Li Shaoying, a 26-year-old clerk in Beijing, is enjoying the fulfilled promise. He met someone this year through the platform and now they are going steady. "At first, I couldn't believe it, because I know a lot of people on the app are not looking for a serious relationship," Li said.
He saw an advertisement on the subway and signed up two years ago. Then he was matched with some young women but the conversations languished due to a lack of common interest. "Meeting a person you can really talk to can be hard," Li said.
When he met the woman who would later become his girlfriend, they connected immediately. But he felt he had to be cautious because of reports of fraud under the guise of love. However, his doubts disappeared after their first actual date.
"We needed to get to know each other better since we were complete strangers before," Li said, describing the initial awkwardness when he and his girlfriend first met, which is often common when meeting people for the first time face to face, as opposed to chatting with them online. "But it got better and better every time we met. The app introduced us; now it's up to us to take it forward."
Dealing with challenges
Since Wang and Pan Ying, co-founder of Tantan and Wang's wife, created the app, there have been 60 million valid users and 6 million active daily users. Earlier in June, the company held its series-D financing round, through which it raised $70 million, a large step-up from its $32-million C round by a group of investors in May 2016.

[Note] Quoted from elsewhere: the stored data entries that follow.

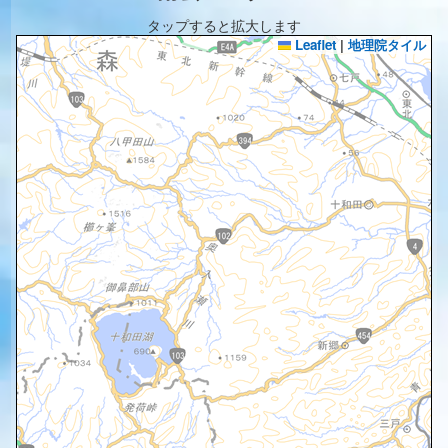
タップすると拡大します
Leaflet
|
地理院タイル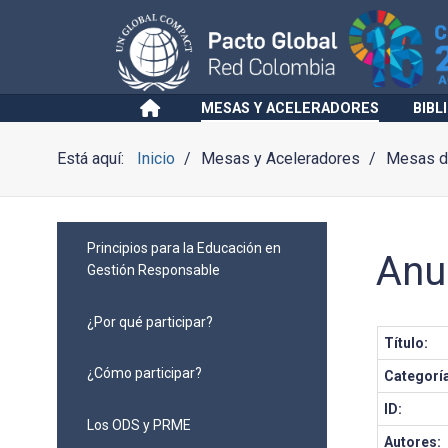
MESAS Y ACELERADORES
BIBL
Está aquí:
Inicio
Mesas y Aceleradores
Mesas de
Principios para la Educación en
Anu
Gestión Responsable
¿Por qué participar?
Título:
¿Cómo participar?
Categorí
ID:
Los ODS y PRME
Autores: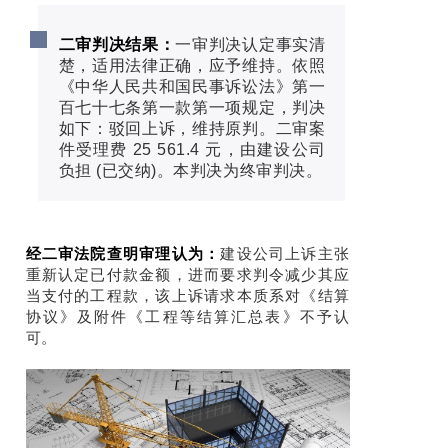
二审判决结果：
一审判决认定事实清
楚，适用法律正确，应予维持。依照
《中华人民共和国民事诉讼法》第一
百七十七条第一款第一项规定，判决
如下：驳回上诉，维持原判。二审案
件受理费 25 561.4 元，由建设公司
负担 (已交纳)。本判决为终审判决。
经二审法院查明审理认为：
建设公司上诉主张
重新认定已付款金额，进而要求判令减少其应
当支付的工程款，该上诉请求本质系对《结算
协议》及附件《工程等结算汇总表》不予认
可。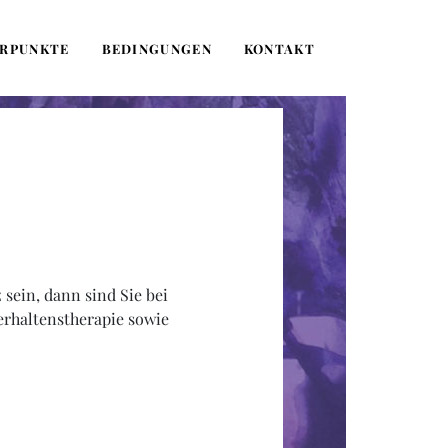
RPUNKTE
BEDINGUNGEN
KONTAKT
sein, dann sind Sie bei
erhaltenstherapie sowie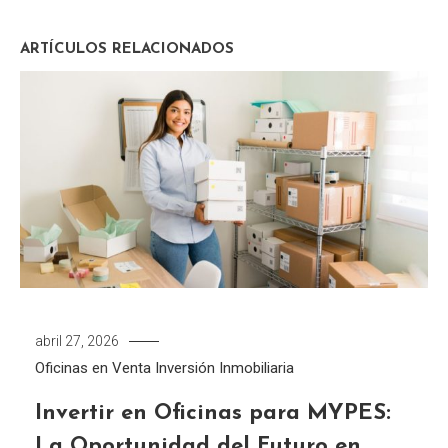
ARTÍCULOS RELACIONADOS
abril 27, 2026
Oficinas en Venta
Inversión Inmobiliaria
Invertir en Oficinas para MYPES:
La Oportunidad del Futuro en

However, like all online dating sites, Tantan has its challenges too. According to Wang, many people, especially young women, are reluctant to tell others that they are using such an app because it's still unconventional in China and even controversial in some people's eyes.
Also, there is a possibility of fraud since the information users post can't always be verified and there are possibilities of people lying about their age, financial and marital status and other details.
So Tantan plans to upgrade itself and build up its brand. In the future, it will improve its communication function by adding more widgets to meet young people's needs, like video chats and games.
"As more and more people know what we do, I hope they will get confident and say with pride, 'I've met someone on Tantan,'" Wang said.